Central government employees now have more flexibility in planning their retirement — and good news on the tax front too. The Finance Ministry has officially extended the same income tax benefits that come with the National Pension System (NPS) to the Unified Pension Scheme (UPS) as well.
This new policy change means employees who choose to switch to the UPS will enjoy similar tax deductions and exemptions as those available under the NPS, making retirement planning more attractive, flexible, and tax-efficient.
What Has Changed?The Finance Ministry announced this update through a press release on July 4, 2025, confirming that the tax advantages of NPS will apply to UPS “mutatis mutandis.”
In simple terms, this Latin phrase means “with necessary changes having been made.” So, while the structure and framework of UPS may differ from NPS in certain aspects, the income tax rules will be aligned to ensure similar benefits for employees opting for UPS.
Why Did the Government Make This Move?The decision is part of the government’s broader effort to enhance financial security for central government workers. By offering tax parity between NPS and UPS, employees are now empowered to choose the scheme that best suits their retirement goals without worrying about losing out on tax savings.
According to the Finance Ministry, the objective is to create a more robust and secure retirement system, offering clear, flexible, and tax-efficient options for all central government employees.
Who Can Opt for UPS?The Unified Pension Scheme (UPS) is a newly introduced retirement plan available for all new recruits joining the Central Government Civil Services from April 1, 2025 onwards.
However, it’s not limited to new employees alone. Existing employees under the NPS also have the option to switch over to the UPS — but only within a specified window.
Deadline Extended: Here’s the New Date to SwitchInitially, the last date for current employees to shift from NPS to UPS was June 30, 2025. Recognizing the need for more time, the government has extended this deadline to September 30, 2025.
This is a one-time window — so employees who wish to switch must decide before this date. After the deadline, switching options may not be available.

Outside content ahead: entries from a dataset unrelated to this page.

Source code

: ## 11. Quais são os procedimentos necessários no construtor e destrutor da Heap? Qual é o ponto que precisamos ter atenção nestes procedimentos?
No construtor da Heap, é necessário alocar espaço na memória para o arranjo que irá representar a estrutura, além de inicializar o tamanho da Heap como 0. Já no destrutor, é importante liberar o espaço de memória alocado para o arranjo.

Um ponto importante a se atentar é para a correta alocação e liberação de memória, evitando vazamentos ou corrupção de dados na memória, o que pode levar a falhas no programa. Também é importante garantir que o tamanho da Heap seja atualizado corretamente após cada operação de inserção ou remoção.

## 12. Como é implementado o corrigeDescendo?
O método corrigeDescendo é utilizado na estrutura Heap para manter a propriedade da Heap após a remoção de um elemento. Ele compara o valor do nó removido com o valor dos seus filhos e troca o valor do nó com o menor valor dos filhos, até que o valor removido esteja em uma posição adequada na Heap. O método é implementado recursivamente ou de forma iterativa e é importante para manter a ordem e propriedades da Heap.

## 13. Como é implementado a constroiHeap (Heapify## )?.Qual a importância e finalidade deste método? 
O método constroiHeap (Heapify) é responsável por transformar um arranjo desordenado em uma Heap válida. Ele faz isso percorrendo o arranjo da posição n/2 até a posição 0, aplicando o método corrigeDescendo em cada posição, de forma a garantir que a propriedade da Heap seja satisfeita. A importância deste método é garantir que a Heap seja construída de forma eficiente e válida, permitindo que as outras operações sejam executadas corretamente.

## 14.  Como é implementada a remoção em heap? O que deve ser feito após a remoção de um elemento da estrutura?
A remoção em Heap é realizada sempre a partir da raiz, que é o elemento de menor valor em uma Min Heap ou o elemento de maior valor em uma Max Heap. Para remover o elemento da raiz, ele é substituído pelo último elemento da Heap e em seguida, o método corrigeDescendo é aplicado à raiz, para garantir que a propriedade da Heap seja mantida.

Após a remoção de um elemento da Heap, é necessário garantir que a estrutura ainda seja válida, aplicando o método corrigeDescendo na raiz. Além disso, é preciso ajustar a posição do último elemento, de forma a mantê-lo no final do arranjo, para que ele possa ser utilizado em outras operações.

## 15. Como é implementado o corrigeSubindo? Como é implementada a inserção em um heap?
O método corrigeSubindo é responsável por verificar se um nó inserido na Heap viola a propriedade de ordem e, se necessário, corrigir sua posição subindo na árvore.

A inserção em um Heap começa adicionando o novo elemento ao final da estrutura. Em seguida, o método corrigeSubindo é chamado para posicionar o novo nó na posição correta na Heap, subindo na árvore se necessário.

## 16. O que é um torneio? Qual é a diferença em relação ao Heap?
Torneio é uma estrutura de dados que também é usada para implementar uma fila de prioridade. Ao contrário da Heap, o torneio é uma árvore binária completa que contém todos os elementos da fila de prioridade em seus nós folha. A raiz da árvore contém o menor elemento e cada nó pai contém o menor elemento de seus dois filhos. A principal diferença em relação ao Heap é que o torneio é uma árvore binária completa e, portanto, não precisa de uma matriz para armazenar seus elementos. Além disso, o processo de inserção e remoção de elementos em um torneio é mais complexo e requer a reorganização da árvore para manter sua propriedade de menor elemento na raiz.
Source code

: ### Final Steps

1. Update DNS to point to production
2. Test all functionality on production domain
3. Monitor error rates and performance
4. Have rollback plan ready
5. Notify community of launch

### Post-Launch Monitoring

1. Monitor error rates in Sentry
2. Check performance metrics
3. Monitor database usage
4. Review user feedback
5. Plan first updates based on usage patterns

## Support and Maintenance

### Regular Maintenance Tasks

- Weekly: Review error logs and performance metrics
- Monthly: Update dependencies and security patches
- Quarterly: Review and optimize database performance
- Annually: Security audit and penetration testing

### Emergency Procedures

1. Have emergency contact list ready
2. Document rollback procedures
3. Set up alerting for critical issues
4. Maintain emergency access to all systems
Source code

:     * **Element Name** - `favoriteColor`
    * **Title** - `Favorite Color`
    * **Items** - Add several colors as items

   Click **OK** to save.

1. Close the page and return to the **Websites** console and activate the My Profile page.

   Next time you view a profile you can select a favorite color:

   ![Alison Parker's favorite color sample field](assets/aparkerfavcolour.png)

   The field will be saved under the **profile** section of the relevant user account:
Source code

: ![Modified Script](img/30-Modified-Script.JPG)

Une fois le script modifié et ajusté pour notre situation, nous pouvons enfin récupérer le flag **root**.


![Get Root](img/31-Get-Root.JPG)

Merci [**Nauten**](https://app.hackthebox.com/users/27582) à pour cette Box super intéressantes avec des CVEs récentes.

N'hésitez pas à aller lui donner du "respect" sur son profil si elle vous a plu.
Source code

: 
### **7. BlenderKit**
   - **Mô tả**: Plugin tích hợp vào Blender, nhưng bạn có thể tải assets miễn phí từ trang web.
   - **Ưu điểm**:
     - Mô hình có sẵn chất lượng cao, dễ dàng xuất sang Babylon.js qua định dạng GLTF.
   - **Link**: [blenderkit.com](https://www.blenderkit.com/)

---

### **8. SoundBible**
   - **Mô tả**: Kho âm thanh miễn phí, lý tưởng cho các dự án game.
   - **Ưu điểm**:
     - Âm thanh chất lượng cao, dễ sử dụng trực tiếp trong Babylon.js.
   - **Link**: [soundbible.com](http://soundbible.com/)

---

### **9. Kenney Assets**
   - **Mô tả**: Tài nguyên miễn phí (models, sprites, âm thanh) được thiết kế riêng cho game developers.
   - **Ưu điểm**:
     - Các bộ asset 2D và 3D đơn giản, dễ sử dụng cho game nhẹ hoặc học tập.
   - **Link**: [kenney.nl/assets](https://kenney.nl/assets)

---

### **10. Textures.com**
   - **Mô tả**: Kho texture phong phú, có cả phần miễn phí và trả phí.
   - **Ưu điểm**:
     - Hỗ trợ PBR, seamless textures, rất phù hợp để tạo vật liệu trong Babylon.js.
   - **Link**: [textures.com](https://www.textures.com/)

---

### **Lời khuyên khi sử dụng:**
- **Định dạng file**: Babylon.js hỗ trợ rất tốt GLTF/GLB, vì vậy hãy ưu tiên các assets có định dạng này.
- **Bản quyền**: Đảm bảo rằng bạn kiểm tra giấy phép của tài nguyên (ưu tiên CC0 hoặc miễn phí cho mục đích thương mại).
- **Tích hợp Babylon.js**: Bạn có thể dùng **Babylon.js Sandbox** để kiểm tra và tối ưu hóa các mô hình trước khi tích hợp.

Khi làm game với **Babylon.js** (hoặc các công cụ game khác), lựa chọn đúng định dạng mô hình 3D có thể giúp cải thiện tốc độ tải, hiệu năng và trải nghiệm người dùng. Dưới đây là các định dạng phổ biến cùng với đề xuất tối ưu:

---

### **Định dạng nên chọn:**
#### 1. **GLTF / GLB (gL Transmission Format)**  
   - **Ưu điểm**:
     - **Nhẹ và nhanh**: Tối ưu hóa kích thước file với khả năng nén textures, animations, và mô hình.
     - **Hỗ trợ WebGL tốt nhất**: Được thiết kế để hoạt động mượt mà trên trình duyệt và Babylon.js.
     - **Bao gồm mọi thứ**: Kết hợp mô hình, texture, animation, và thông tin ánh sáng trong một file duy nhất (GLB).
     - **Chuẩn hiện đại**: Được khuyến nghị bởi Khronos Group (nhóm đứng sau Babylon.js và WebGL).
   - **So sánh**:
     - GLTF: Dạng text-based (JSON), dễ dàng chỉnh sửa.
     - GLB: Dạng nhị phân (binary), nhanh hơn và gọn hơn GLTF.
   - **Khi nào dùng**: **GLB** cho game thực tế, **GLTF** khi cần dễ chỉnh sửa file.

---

How Do NPS Tax Benefits Work — And How They’ll Apply to UPSUnder the NPS, employees can claim tax deductions under Section 80CCD(1) for contributions made by themselves, subject to 10% of their salary (basic + DA), within the overall ceiling of Section 80C (₹1.5 lakh).
Additionally, they can claim an extra deduction of ₹50,000 under Section 80CCD(1B) — over and above the Section 80C limit.
Employers’ contributions up to 14% of salary for central government employees are also tax-exempt under Section 80CCD(2).
These same benefits, with necessary adjustments, will now apply for those who choose the UPS, ensuring that the switch does not lead to any loss of tax advantage.
What Should Employees Do Now?✅ Compare both options: Understand the key differences between NPS and UPS — including structure, management, and payout flexibility.
✅ Plan ahead: Consider how the tax savings under UPS will impact your take-home income and retirement corpus.
✅ Consult experts: It’s wise to discuss your options with a financial advisor or your department’s HR to make an informed decision.
✅ Act before the deadline: If you want to shift to UPS, make sure you complete the necessary paperwork before September 30, 2025.
The Bottom LineBy aligning the tax benefits of UPS with NPS, the government has levelled the playing field for central government employees. This means your choice between the two schemes can now be based on what works best for your long-term retirement goals — not just tax savings.
If you’re a central government employee, take this chance to review your retirement plan carefully. It’s not just about saving more today — it’s about ensuring financial security and peace of mind for tomorrow.